Шрифт:
Закладка:
Махмуди говорил мало, но не раз, когда раздавали еду, товарищи замечали негодование в его глазах, как будто он думал, что они смеются за его спиной, потому что он алжирец и мусульманин.
Для всех пленных Лагерь № 1 представлялся чем-то вроде земли обетованной, где в тени гигантских манговых деревьев они проведут несколько дней в ожидании освобождения, куря приторный табак, поедая рис и сушёную рыбу, и подрёмывая во время каких-то невнятных лекций Голоса.
Небо затянули тяжёлые чёрные тучи, предвещавшие сезон дождей. Они скрыли горные вершины за тёмно-зелёным одеялом, которое простиралось до самого горизонта.
Однажды, ближе к вечеру, они услышали гул самолётов — это оказалась большая группа бомбардировщиков. Они сбросили бомбы на горы, и взрыв эхом разнёсся по долинам, как далёкий гром.
На джипе подъехал Голос и немедленно собрал пленных, чтобы сообщить им о вероломстве французского высшего командования:
— До падения Дьен-Бьен-Фу вьетнамская делегация в комиссии по перемирию предложила французскому командованию прекращение воздушных налётов, чтобы облегчить эвакуацию раненых и транспортировку пленных. Французское командование дало своё согласие. Но вчера, без всякого предупреждения, это временное перемирие было нарушено. Французский главнокомандующий в своём сайгонском дворце ни в грош не ставит раненых или пленных среди своих войск. Всё, чего он хочет — продлить войну в интересах разжиревших колонизаторов и банкиров. Вчера колонна французских пленных, состоящая из ваших унтер-офицеров и солдат, была разбомблена вашим самолётом. Несколько человек погибли. Чтобы избежать этой опасности, мы собираемся провести вас через нагорье мяо ночью. Отправимся на закате.
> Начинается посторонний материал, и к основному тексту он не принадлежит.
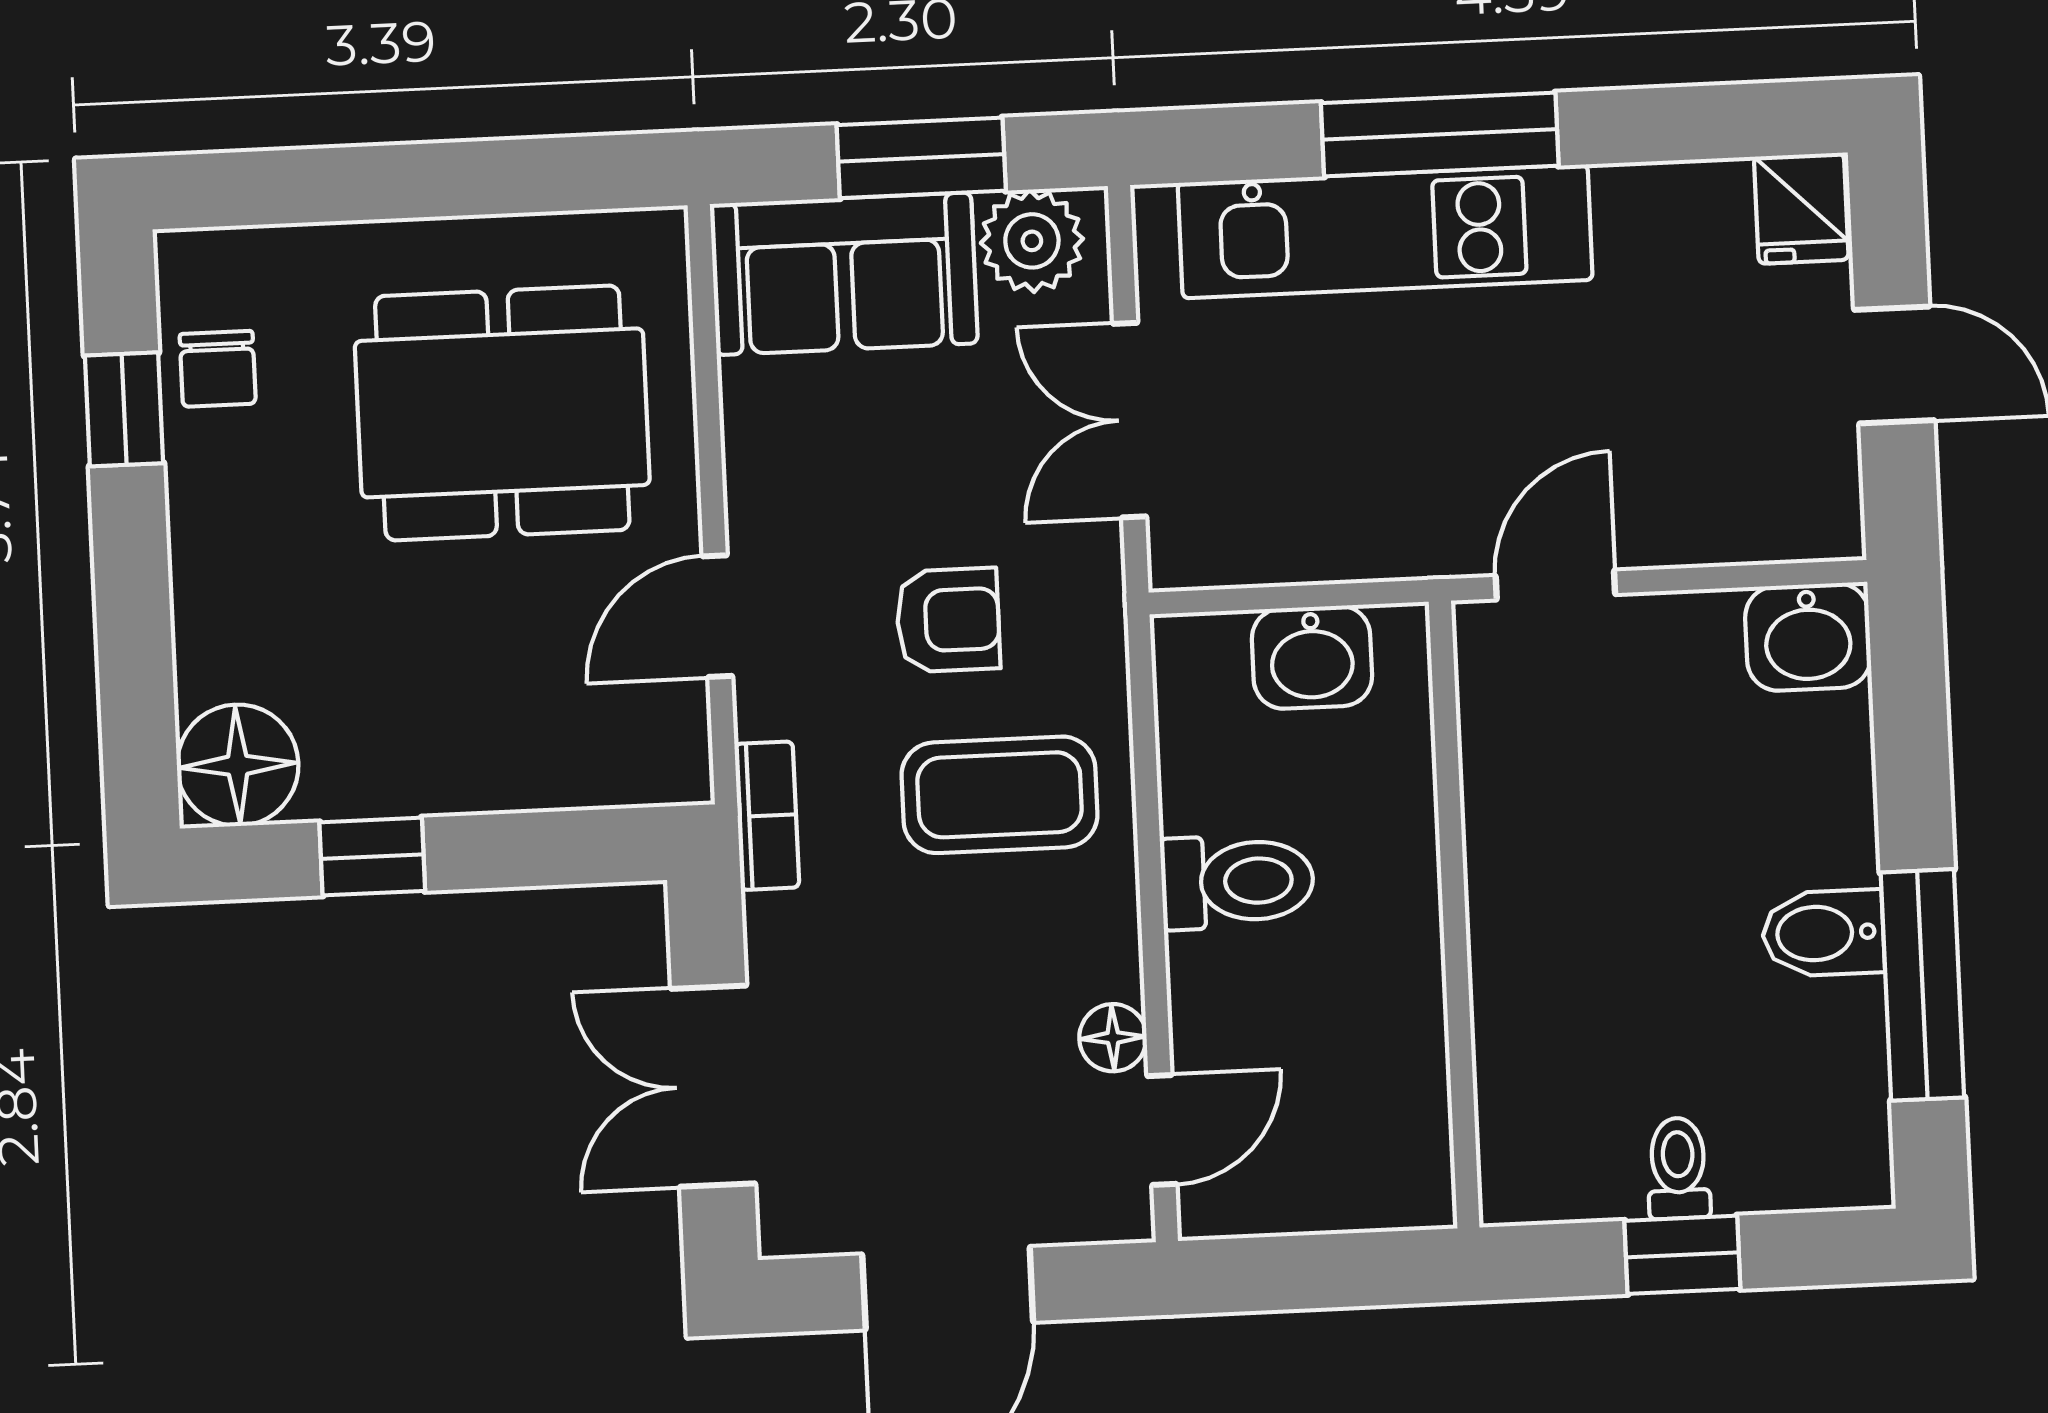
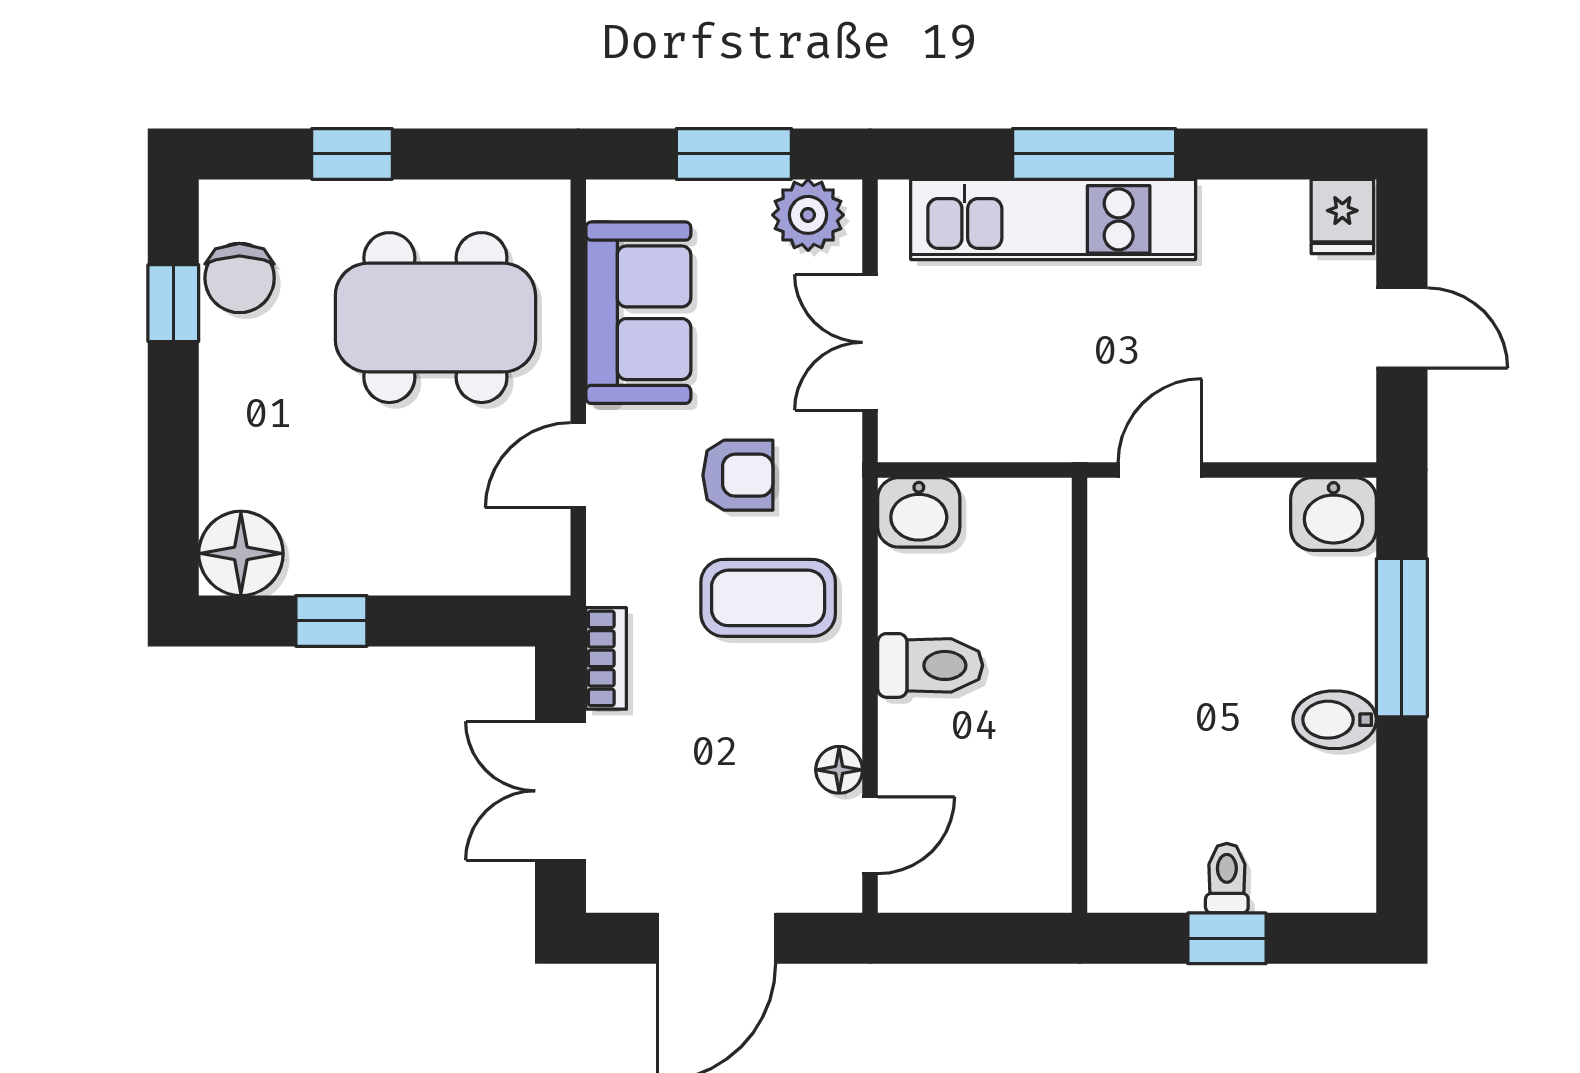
window: (371, 183) -> (352, 154), added
sofa: (844, 274) -> (638, 313), moved, turned -90
chair: (218, 369) -> (240, 278), width x1.37, depth x1.37
washbasin: (1312, 657) -> (919, 512), moved
bookcase: (767, 816) -> (606, 658), moved
window: (1922, 985) -> (1402, 638), moved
— Должен сказать, что это немного чересчур, — заявил Лакомб. — После всего, через что нам пришлось пройти, взять и сбросить на нас бомбы!
— Через что тебе пришлось пройти? — требовательно спросил Эсклавье. — Ты всё время просидел в штабе, обжираясь пайками, которые должны были прислать нам.
Изрядно бледный де Глатиньи вмешался в разговор:
— Я очень хорошо знаю генерала. Если он счёл нужным нарушить временное перемирие и возобновить воздушные бомбардировки, то по очень веской причине.
Но он чувствовал, что никто с ним не согласен, и услышал издевательский голос лейтенанта Мерля:
— Генерал сидит изрядно далеко в Сайгоне. Сегодня вечером, скорее всего, он даст отсосать своему бою или какой-нибудь конгай[19], пока мы будем пробираться через высокогорье мяо.
Затем и Пиньер высказал своё мнение:
— Будь у генерала хоть капля порядочности, он пошёл бы с нами или пустил бы себе пулю в лоб.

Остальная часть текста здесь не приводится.